83 In deciding whether the Board should have leave to adduce this evidence, we are bound by dicta in CDJ v VAJ (1998) 197 CLR 172; [1998] HCA 67 at [149] to take account also of the stress, inconvenience, uncertainty and additional financial cost that would be caused to the parties. This was a matter on which Mr Hans placed significant emphasis in his submissions.
84 In dealing with this aspect of the matter, we take account of the principles stated by the Appeal Panel in Commissioner of Corrective Services v Aldridge [2000] NSWADTAP 5 (see [39] above) regarding the scope and nature of the 'rehearing' that occurs when leave is granted under section 113(2)(b) of the ADT Act for an appeal to extend to the merits. By virtue of what the Appeal Panel said, we will not be committed to conducting a rehearing de novo. Instead, subject to one qualification, our tasks, as described in Aldridge at [98], are likely to be confined to 'considering the transcript, the documents admitted as exhibits, any additional factual material in documentary form which we choose to take into account and the submissions by the parties or their legal representatives'. The qualification is that, for reasons already explained, Mr Hans, if he tenders written evidence in response to the further evidence being adduced by the Board, may be required for cross-examination. Even allowing for this, it appears to us that the scope of the hearing already envisaged for this appeal will not be unduly enlarged by our acceding to the Board's applications.
85 Finally, we consider, having regard to the High Court's observations in CDJ v VAJ at [116], that the Board's failure to tender the further evidence at the Tribunal hearing is not a factor of major significance, even though this evidence had been accessible to them for some time.
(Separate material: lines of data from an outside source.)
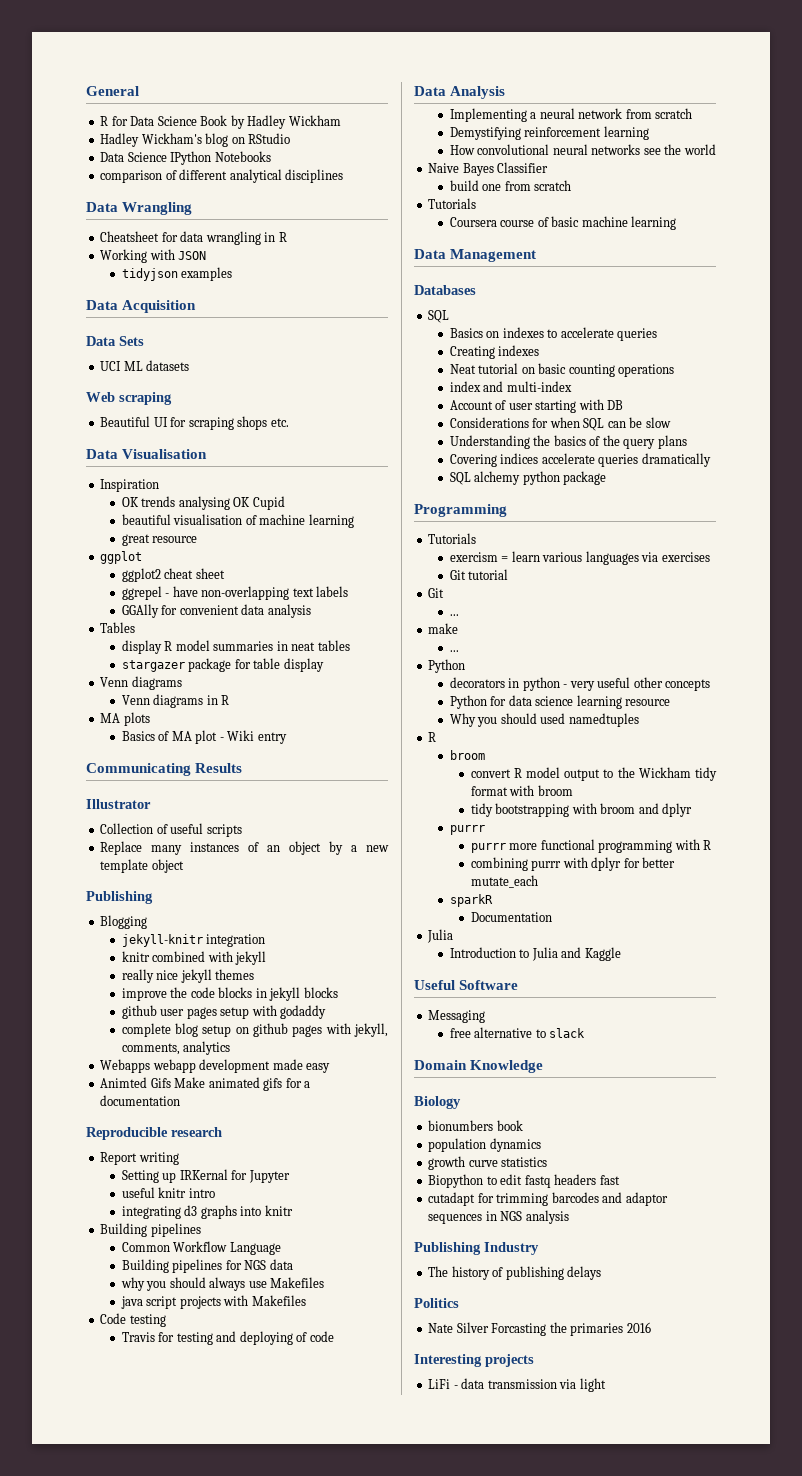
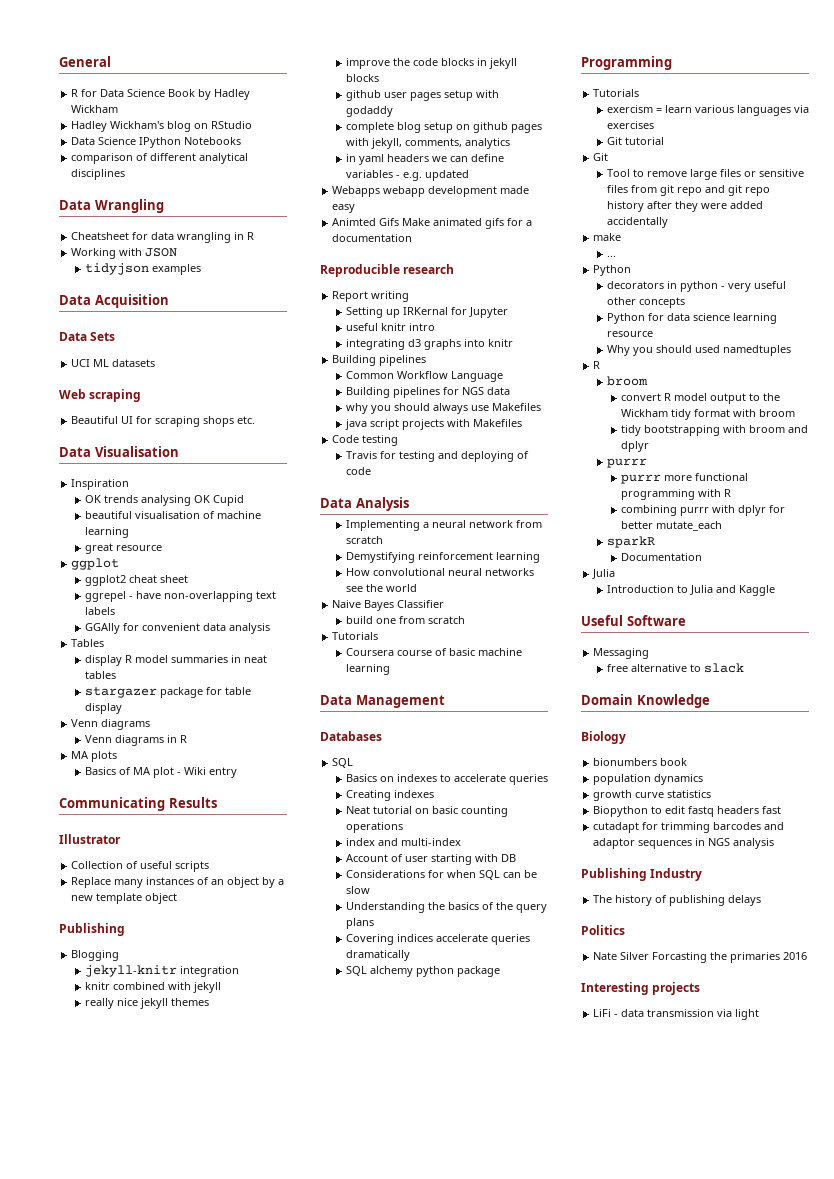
(231, 1048) none -> [345,154,504,165] [345,170,469,181] // in yaml headers we can define variables - e.g. updated
[449,614,459,616] ... -> [606,169,804,180] [606,185,770,196] [606,201,763,212] [606,217,668,228] Tool to remove large files or sensitive files from git repo and git repo history after they were added accidentally

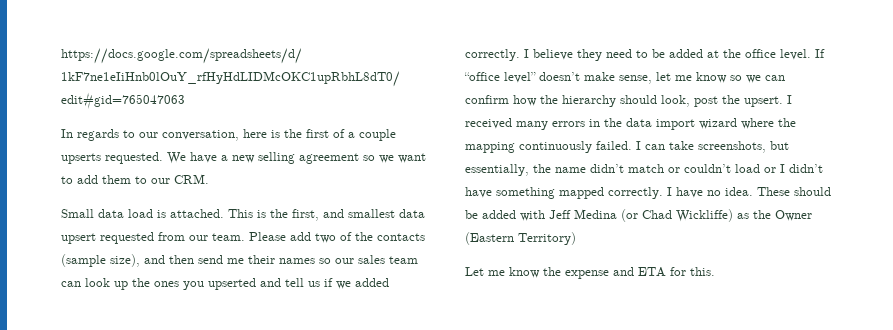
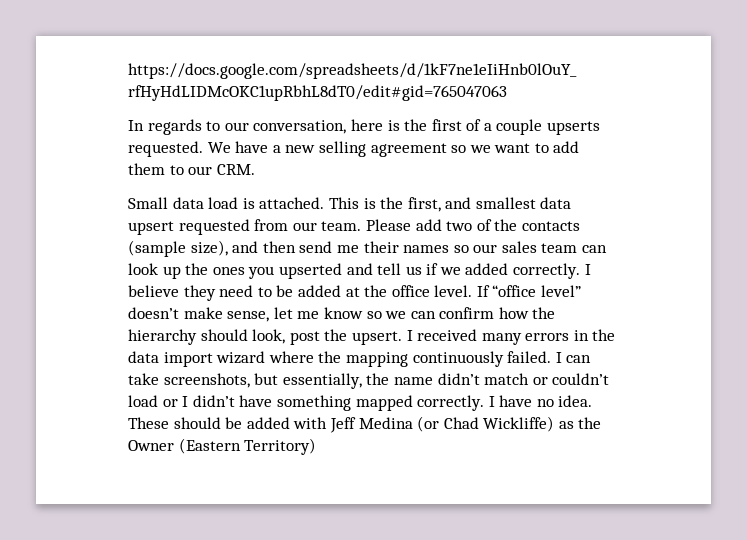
[465,267,715,279] // Let me know the expense and ETA for this. -> (317, 446) none

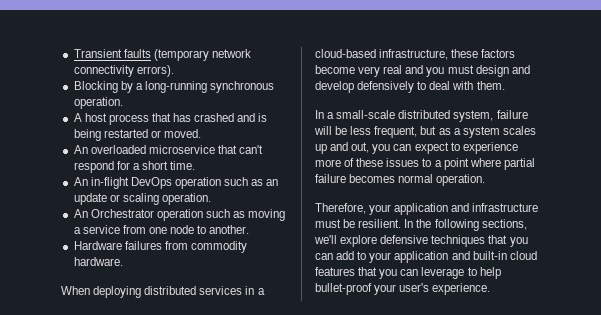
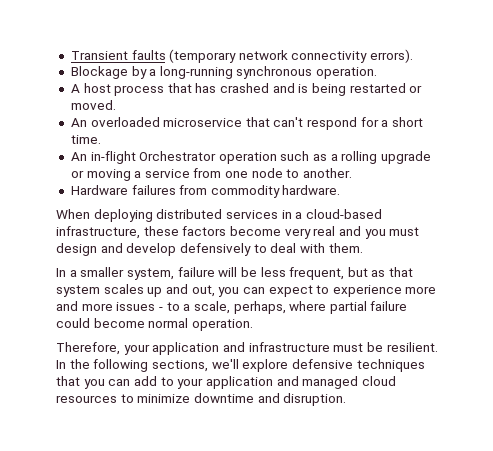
[73,81,118,93] Blocking -> [70,66,128,79] Blockage
[130,177,279,189] [73,193,211,205] [73,209,246,221] DevOps operation such as an update or scaling operation. // An Orchestrator operation such as -> [139,151,432,164] [70,170,84,178] Orchestrator operation such as a rolling upgrade or
[336,110,451,119] small-scale distributed -> [80,267,125,277] smaller
[453,128,461,135] a -> [389,267,414,277] that
[344,158,469,170] of these issues to a point -> [56,301,286,314] and more issues - to a scale, perhaps,
[349,174,396,183] becomes -> [56,318,145,328] could become
[472,251,537,260] [315,267,501,279] [315,283,491,295] built-in cloud features that you can leverage to help bullet-proof your user's experience. -> [302,376,396,389] [56,393,347,406] managed cloud resources to minimize downtime and disruption.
The Board did not deliberately withhold it from the Tribunal. Furthermore, it did not become directly relevant to the proceedings before the Tribunal until, without having given prior notice, Mr Hans tendered the SCA's letter of 23 August 2002.
Orders
1.Leave is granted, on the application of the Appellant, for this appeal to extend to a review of the merits
2.Leave is also granted, on the application of the Appellant, for further evidence placed by it before the Appeal Panel on 3 September 2007 to be adduced at the hearing of the appeal
3.The appeal is set down for further directions at a date and time to be fixed by the Registry in consultation with the parties.